CA Paris, 6-6, 13 mars 2019

1. Rappel des faits et de la procédure.

Suite à une première déclaration d’appel sans les chefs du jugement critiqués, un appelant régularise une seconde déclaration d’appel avec les chefs du jugement critiqués et avant tout avis de caducité.

Le 11 décembre 2017, Monsieur X a interjeté appel d’un jugement du Conseil de prud’hommes de Paris sans mentionner les chefs du jugement critiqués.

L’affaire a été enrôlée auprès du Pôle 6, Chambre 7 de la Cour d’appel de Paris.

Le 20 décembre 2017, Monsieur X a de nouveau interjeté appel du jugement, en précisant les chefs du jugement critiqués, ce second appel intervenant dans le délai d’appel.

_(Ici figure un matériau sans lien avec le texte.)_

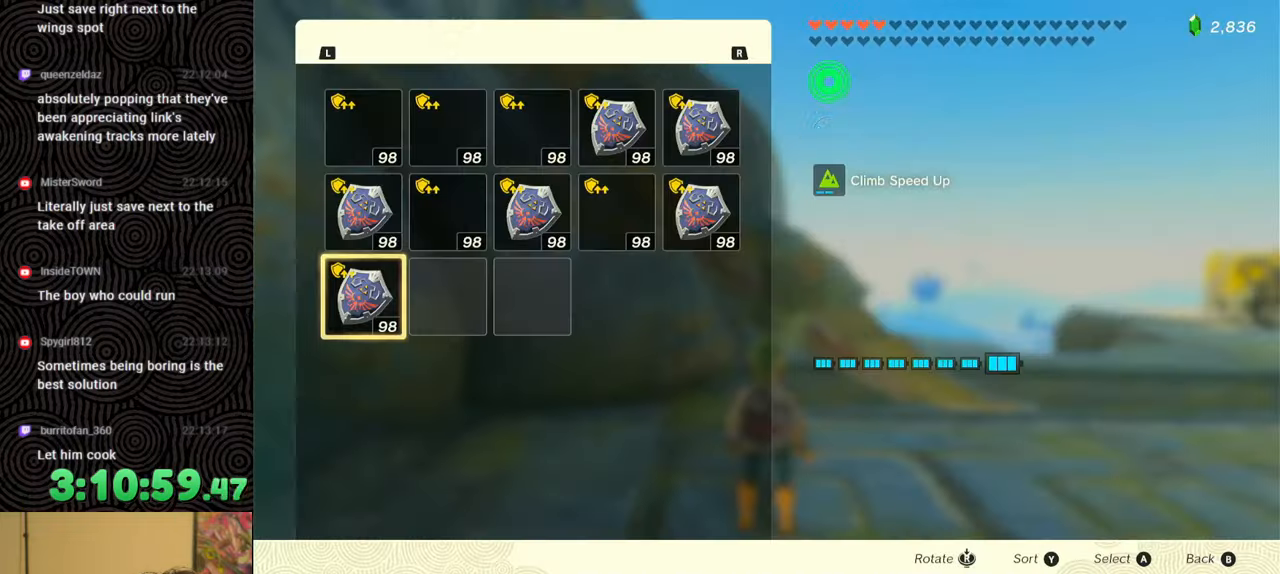
{"buttons": [], "left_stick": "center", "right_stick": "center", "events": []}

L’affaire a été enrôlée auprès du Pôle 6, Chambre 6 de la Cour d’appel de Paris.

Le 8 mars 2018, Monsieur X a notifié ses conclusions d’appelant par RPVA, sur le second numéro de RG.

Le 4 juillet 2018, le conseiller de la mise en état a prononcé la caducité de la première déclaration d’appel.

Le 25 septembre 2018, la société intimée a sollicité du Conseiller de la mise en état de constater l’irrecevabilité du second appel de Monsieur X.

2. Arguments des parties.

La société intimée, et demanderesse à l’incident, soulevait que la finalité de l’article 911-1 alinéa 3 du Code de procédure civile était d’éviter une multiplicité de recours d’une partie à l’encontre d’une même décision.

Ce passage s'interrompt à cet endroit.